Still, he said, the union has continued to make its case on trade to U.S. Trade Representative Robert Lighthizer and other officials, despite his misgivings about the administration’s approach to renegotiating the North American Free Trade Agreement. He was disappointed that proposed text has not been made public and that there had been no effort to reinstate country of origin labeling for meat, among other concerns, he said.

Labor leaders, however, see positive moves on NAFTA related to chapters on state-owned enterprises and trade enforcement, Trumka noted.

On the political front before the 2018 elections, Trumka acknowledged that making big gains for labor issues would be a “longshot,” given the deep pockets on the other side including those of the conservative Koch brothers and billionaire donor Sheldon Adelson.
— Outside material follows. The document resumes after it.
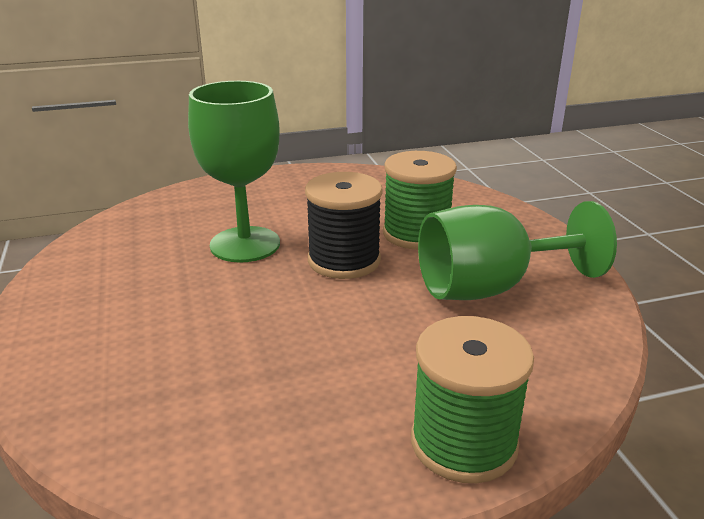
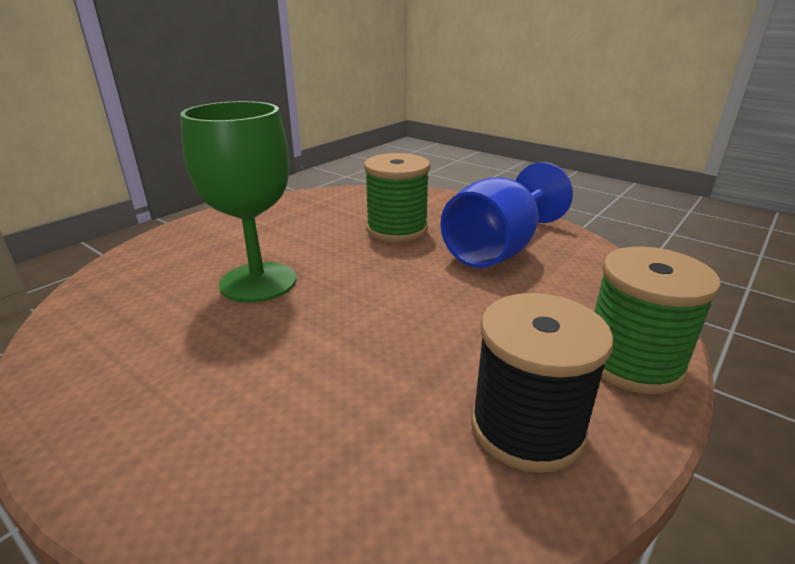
camera: 35 degrees left, 0 degrees up
black spool [305,172,383,279] -> black spool moved to [471,293,614,473]
green goblet [418,201,617,300] -> blue goblet [441,162,573,268]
Trumka reiterated that his union federation did not endorse Trump but worked in support of Democrat Hillary Clinton. The AFL-CIO chief said he would still back the administration on proposals that it supports, but Trumka said he opposed some of the White House’s early moves to roll back or revise overtime rules for workers, health and safety regulations, coal-mining standards and an Obama-era rule aimed at lowering workers’ exposure to beryllium, among other matters.

Big business groups, on the other hand, such as the U.S. Chamber of Commerce, have widely cheered the administration’s moves to lessen regulatory burdens on businesses, arguing that too many rules restrict job creation and economic development.

“Federal regulations alone are estimated to cost the American economy as much as $1.9 trillion a year in direct costs, lost productivity, and higher prices,” the chamber said in a March report on regulations.

The Trump administration’s push for a tax overhaul, too, Trumka said, was unlikely to benefit middle- and working-class Americans. Trump on Wednesday will make a public push for the tax overhaul in Missouri, where he is expected to stress his goal of lowering taxes to spark the economy and help the middle class. 

“You’re beginning to see a lot of people come back across the bridge,” Trumka said of union members becoming disillusioned with the Trump White House.

Trumka warned Democrats, especially House members who believe the party could win control of the chamber in the midterm elections, that they will need a serious economic policy agenda in order to make gains with skeptical voters. Democrats need to pick up two dozen House seats to gain majority control. 

“They want something to vote for and not just to vote against,” he said.